[Material provided Boundary: Start]

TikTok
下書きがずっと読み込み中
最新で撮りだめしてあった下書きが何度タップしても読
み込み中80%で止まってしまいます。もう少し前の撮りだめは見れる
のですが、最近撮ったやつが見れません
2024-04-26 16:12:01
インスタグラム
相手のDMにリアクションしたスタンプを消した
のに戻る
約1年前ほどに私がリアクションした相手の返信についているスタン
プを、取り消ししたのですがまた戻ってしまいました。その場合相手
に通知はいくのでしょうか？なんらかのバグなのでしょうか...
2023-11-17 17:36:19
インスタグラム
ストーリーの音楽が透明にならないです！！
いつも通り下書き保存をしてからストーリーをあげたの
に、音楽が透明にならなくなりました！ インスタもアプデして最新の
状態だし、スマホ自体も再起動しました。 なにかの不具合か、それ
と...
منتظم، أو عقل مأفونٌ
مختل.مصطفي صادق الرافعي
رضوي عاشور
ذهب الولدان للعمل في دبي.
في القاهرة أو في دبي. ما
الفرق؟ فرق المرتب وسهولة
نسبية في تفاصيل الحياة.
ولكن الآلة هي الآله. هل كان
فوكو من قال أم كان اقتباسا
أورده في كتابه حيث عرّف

[Material provided Boundary: End]

**Problem to solve:** Copy every line of the data above word for word, without changing anything.

**Output of the exercise:**
TikTok
下書きがずっと読み込み中
最新で撮りだめしてあった下書きが何度タップしても読
み込み中80%で止まってしまいます。もう少し前の撮りだめは見れる
のですが、最近撮ったやつが見れません
2024-04-26 16:12:01
インスタグラム
相手のDMにリアクションしたスタンプを消した
のに戻る
約1年前ほどに私がリアクションした相手の返信についているスタン
プを、取り消ししたのですがまた戻ってしまいました。その場合相手
に通知はいくのでしょうか？なんらかのバグなのでしょうか...
2023-11-17 17:36:19
インスタグラム
ストーリーの音楽が透明にならないです！！
いつも通り下書き保存をしてからストーリーをあげたの
に、音楽が透明にならなくなりました！ インスタもアプデして最新の
状態だし、スマホ自体も再起動しました。 なにかの不具合か、それ
と...
منتظم، أو عقل مأفونٌ
مختل.مصطفي صادق الرافعي
رضوي عاشور
ذهب الولدان للعمل في دبي.
في القاهرة أو في دبي. ما
الفرق؟ فرق المرتب وسهولة
نسبية في تفاصيل الحياة.
ولكن الآلة هي الآله. هل كان
فوكو من قال أم كان اقتباسا
أورده في كتابه حيث عرّف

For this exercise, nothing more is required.